Required reading this week
Microsoft Corp., which defined and dominated the technology sector for the past three decades, has been humbled, becoming one tech firm among many, Iain Marlow writes. The software giant reported its first quarterly loss as a public company. The loss was expected, driven by a hefty writedown, and Microsoft's days of easy dominance are long gone, but the red ink - coming on the same day as Google Inc. reported buoyant revenue - underscores the magnitude of the change.
The fast-shifting department-store landscape is getting another jolt from a U.S. retailer, Marina Strauss reports. Nordstrom Inc. of Seattle is finalizing its plan to set up shop here in four locations, including three top sites that Sears Canada Inc. is abandoning this fall.

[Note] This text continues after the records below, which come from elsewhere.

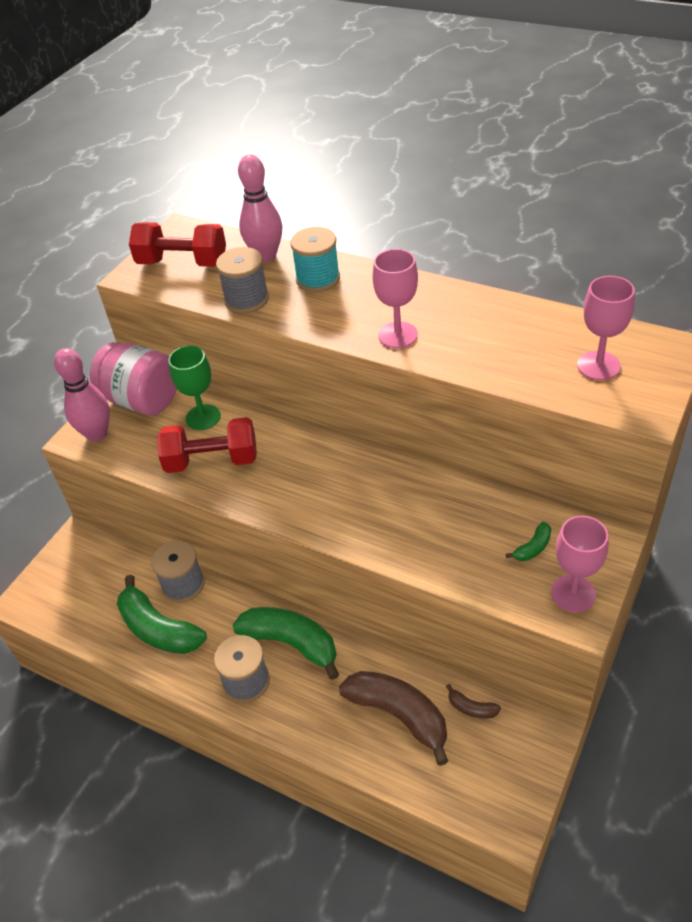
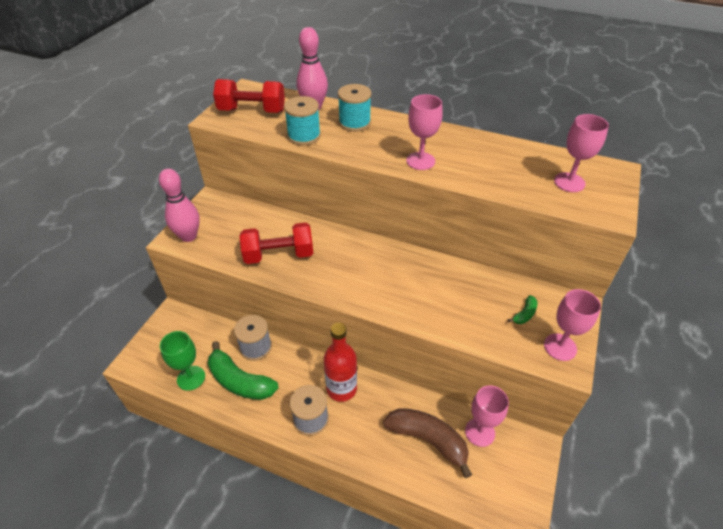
camera: 10 degrees left, 0 degrees up
pink jar [90,342,177,415] -> none
green goblet [168,346,221,430] -> green goblet moved to [160,331,205,391]
grey spool [216,247,269,313] -> turquoise spool [284,96,321,145]
green banana [232,607,339,680] -> red bottle [324,323,357,402]
brown banana [446,684,501,719] -> pink goblet [465,386,509,447]

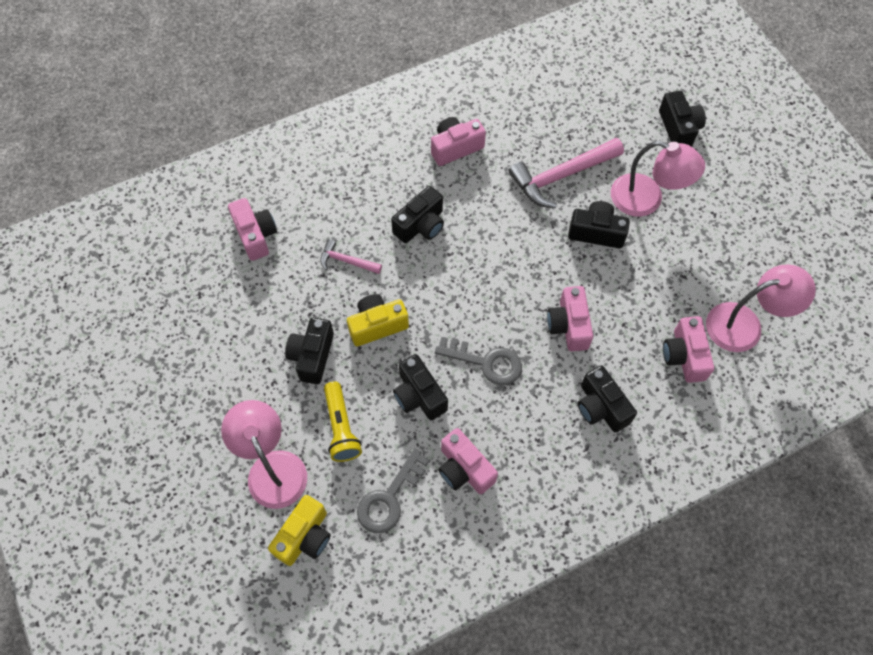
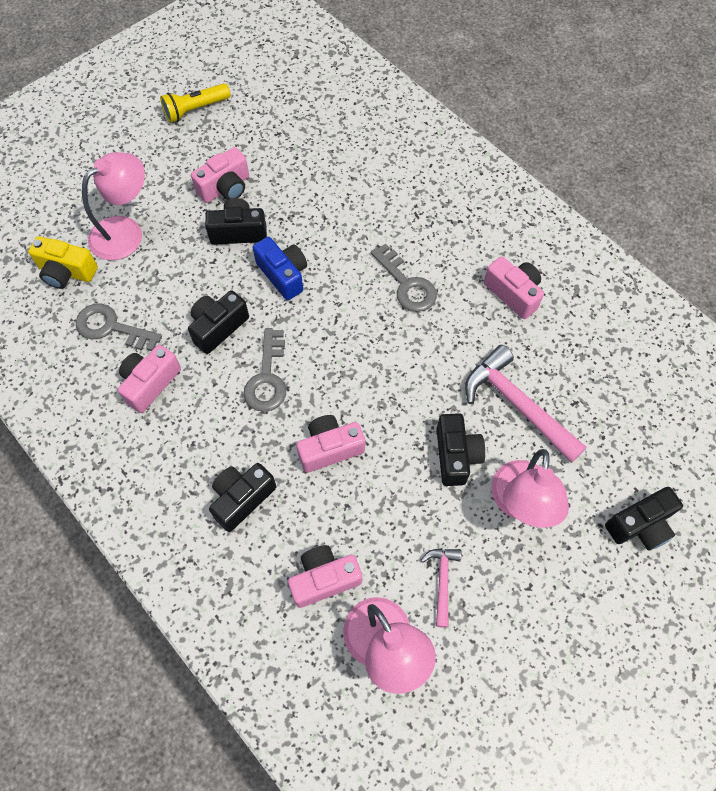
camera: 75 degrees right, 0 degrees up
pink camera [228,198,277,261] -> pink camera moved to [191,147,249,203]
pink hammer [320,239,382,274] -> pink hammer moved to [421,548,461,628]
yellow flashlight [324,381,362,462] -> yellow flashlight moved to [160,83,231,123]
yellow camera [347,294,409,346] -> blue camera [253,237,307,300]
black camera [391,186,444,243] -> grey key [371,244,437,312]

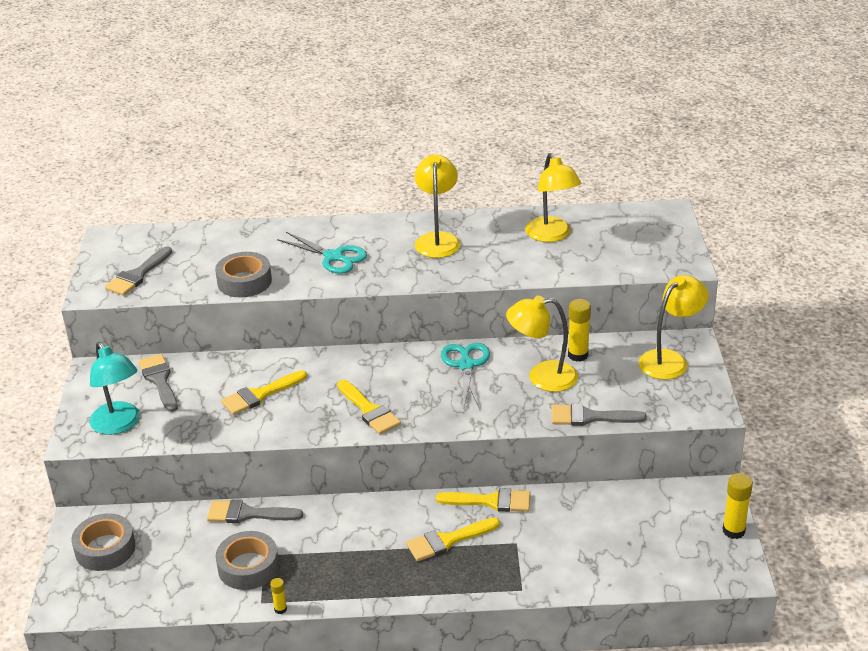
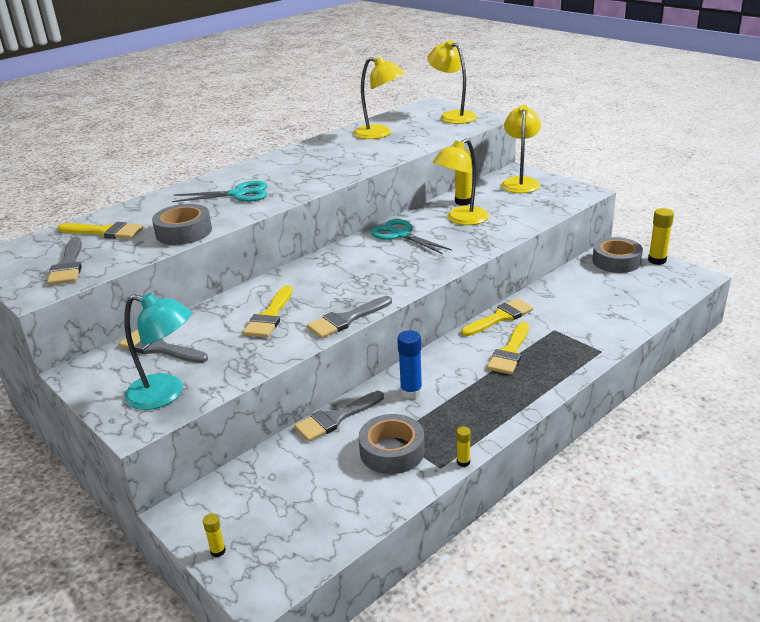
camera: 40 degrees left, 5 degrees down
grey tape [71,513,136,571] -> grey tape moved to [592,237,643,273]
yellow brush [337,380,401,434] -> yellow brush moved to [58,222,143,239]
yellow lamp [414,154,461,258] -> yellow lamp moved to [427,40,477,124]
grey brush [552,404,647,426] -> grey brush moved to [307,296,392,338]
none -> yellow glue stick [203,513,226,557]
none -> blue glue stick [397,330,422,399]

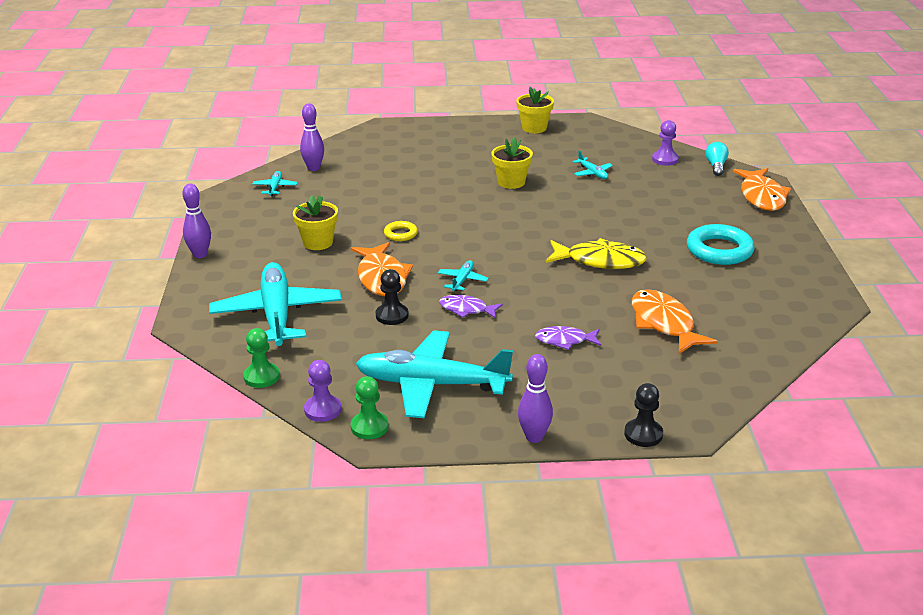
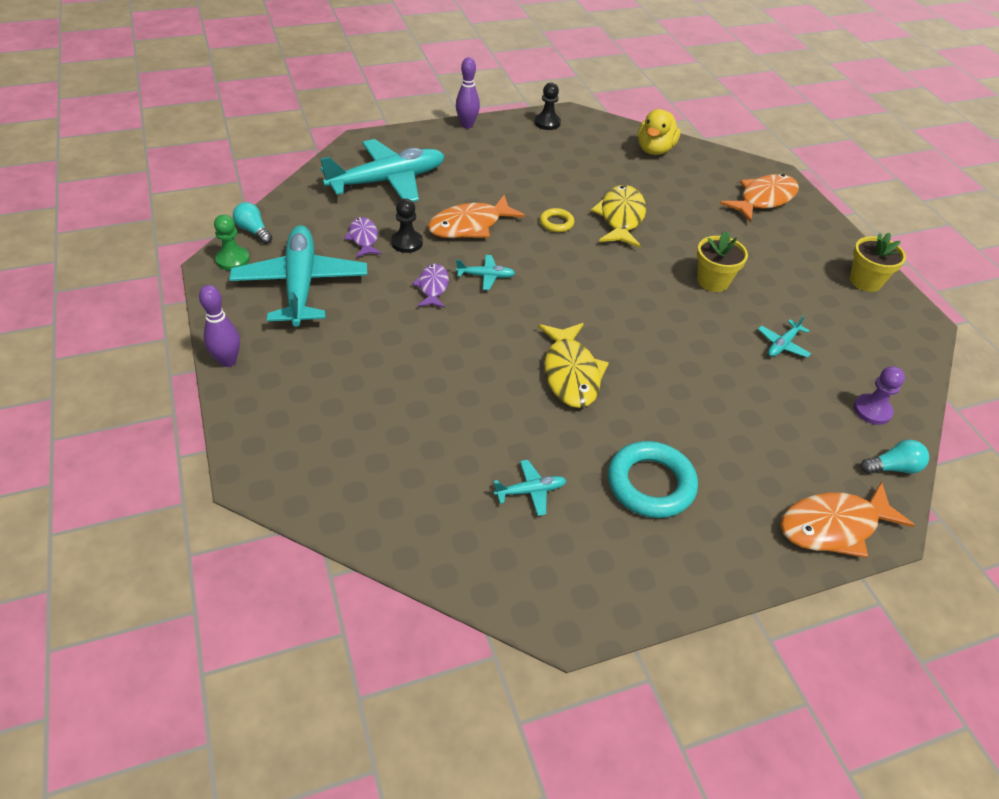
camera: 70 degrees right, 15 degrees up
green pawn [243,328,280,388] -> none
turquoise plane [252,171,298,196] -> turquoise plane moved to [493,460,567,516]
yellow flower pot [293,195,338,250] -> none
purple bowling pin [300,103,324,171] -> yellow duck [638,109,681,155]
purple pawn [304,360,341,422] -> turquoise light bulb [233,202,272,244]
purple fish [535,326,601,350] -> purple fish moved to [344,217,382,257]
black pawn [624,383,663,447] -> black pawn moved to [535,82,561,130]
orange fish [632,289,718,354] -> orange fish moved to [720,174,799,222]
none -> yellow fish [591,185,646,248]

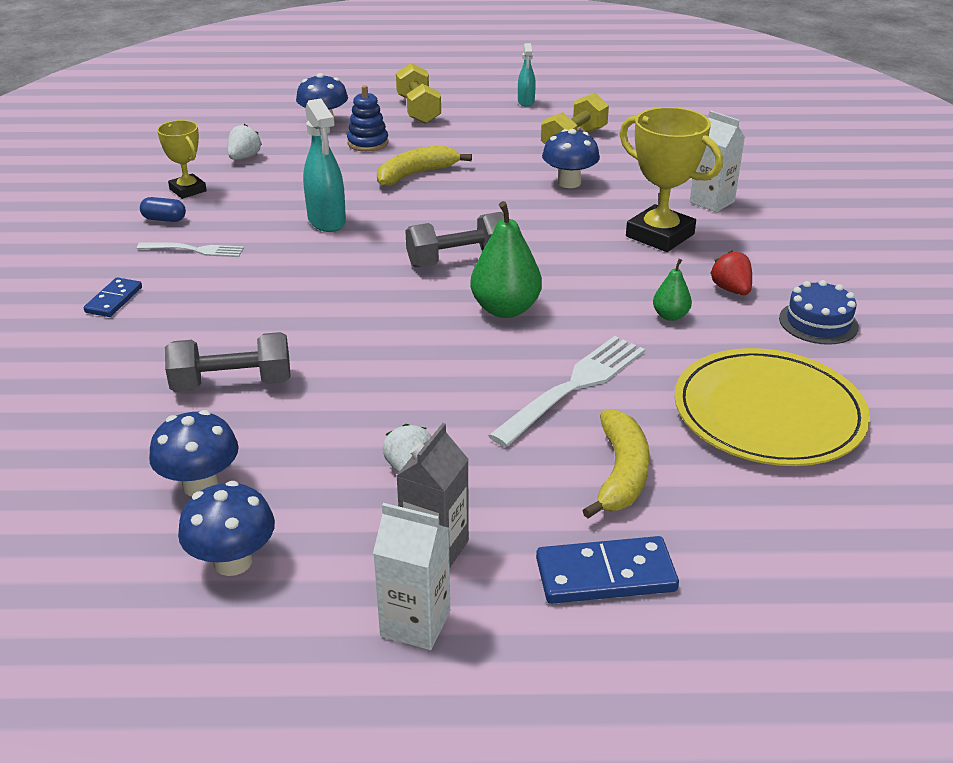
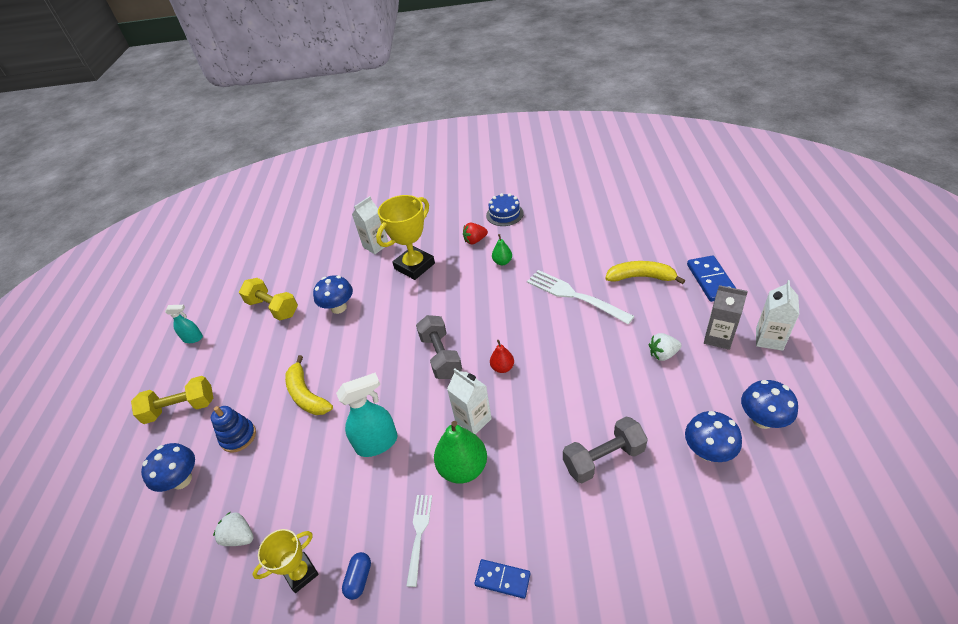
camera: 85 degrees left, 10 degrees up
grey dumbbell [165,332,290,392] -> grey dumbbell turned 75 degrees clockwise [563,416,648,483]
green pear [470,201,542,318] -> green pear moved to [434,421,487,484]
yellow plate [674,348,870,466] -> none
none -> white carton [447,368,492,435]
none -> red pear [490,340,514,373]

The Bank of Canada is adding the downward drift in prices for oil and other commodities to its catalogue of threats to economic growth, Jeremy Torobin reports.
Toronto's booming housing market is enticing more sellers to list their homes, but the flood of new listings is not dampening prices, Ora Morison writes. But in Vancouver, new sellers are increasingly scarce, as prices in the once-overheated market show signs of weakness.
Jim Flaherty's plan to overhaul the banking industry's dispute-settlement regime as looks suspiciously like a gift to the country's big banks, which have chafed under the current regime, Barrie McKenna says.